2/ Provisions similar to those contained in Section 24 of the Securities Exchange Act are also contained in Section 22 of the Public Utility Holding Company Act and Section 45 of the Investment Company Act. The procedures to be followed by persons seeking confidential treatment under those provisions are set forth in Rules 17 CFR 250.104(b) and 270.45a-1, respectively.

Likewise, to preserve the integrity of the Commission's investigatory procedures in advance of possible enforcement action, the Commission's Rule 17 CFR 203.5 provides that investigations shall be non-public unless otherwise ordered by the Commission, and Rule 203.2 provides that information or documents obtained in an investigation shall be deemed non-public unless they are made a matter of public records.3/

Of course, the Commission will protect information classified by other government agencies in the interests of the national defense or foreign policy, see Rules 17 CFR 230.171, 240.0-6 and 250.105.

It should be apparent from the foregoing brief description of the Commission's rules on confidential treatment of materials filed with it that the thrust of its rules in this area is two-fold:

a. To assist the Commission in the performance of its regulatory responsibilities with respect to the securities industry, including those who issue, distribute, sell or trade in securities.

b. To aid in its investigative and enforcement activities directed toward persons who have presumably violated or are about to violate the laws which it administers.

Being thus oriented, the Commission's rules on the subject of prohibiting or restricting public dissemination of information would not impede the use of any information gathered by it in its data-collection activities with respect to foreign investments in the United States.

6. Public Dissemination of Data See Section I, A.1 for a description of public dissemination of investor reports. Copies of publications mentioned therein are attached.

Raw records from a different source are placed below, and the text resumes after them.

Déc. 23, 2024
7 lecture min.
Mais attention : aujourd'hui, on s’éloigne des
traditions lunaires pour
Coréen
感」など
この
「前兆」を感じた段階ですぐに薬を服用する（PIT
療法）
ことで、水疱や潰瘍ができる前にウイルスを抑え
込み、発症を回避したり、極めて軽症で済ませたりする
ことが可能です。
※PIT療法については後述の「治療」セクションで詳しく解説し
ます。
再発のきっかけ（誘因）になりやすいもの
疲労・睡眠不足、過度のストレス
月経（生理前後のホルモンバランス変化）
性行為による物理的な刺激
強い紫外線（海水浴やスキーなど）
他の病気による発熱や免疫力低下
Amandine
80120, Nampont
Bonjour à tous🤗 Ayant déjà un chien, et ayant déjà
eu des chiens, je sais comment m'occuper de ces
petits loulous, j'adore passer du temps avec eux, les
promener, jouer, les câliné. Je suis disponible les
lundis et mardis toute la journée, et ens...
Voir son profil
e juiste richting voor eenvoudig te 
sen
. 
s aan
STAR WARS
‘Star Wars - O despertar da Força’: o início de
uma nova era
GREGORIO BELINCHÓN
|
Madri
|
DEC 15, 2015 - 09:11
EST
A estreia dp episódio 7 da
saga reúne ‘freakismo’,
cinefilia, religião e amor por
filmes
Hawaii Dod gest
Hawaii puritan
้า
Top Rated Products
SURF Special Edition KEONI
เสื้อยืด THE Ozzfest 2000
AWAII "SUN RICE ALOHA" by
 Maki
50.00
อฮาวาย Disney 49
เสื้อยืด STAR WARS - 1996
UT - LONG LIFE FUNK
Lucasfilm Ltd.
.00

B. Desirable Improvements in Data-Collection Activities

1. In the area of foreign ownership of equity and other voting securities of U.S. entities, the SEC has recently conducted a public fact-finding investigation regarding the matter of beneficial ownership, takeovers and acquisitions by both foreign and domestic persons. This investigation was announced initially in Securities Act Release No. 5526, dated September 9, 1974. A copy of this release is enclosed as an attachment to this memorandum.

3/ In addition to these general rules, similar rules have also been promulgated pursuant to certain of the statutes enforced by the Commission. See 17 CFR 230.122, 240.0-4, 250.104(c) and 260.0-6.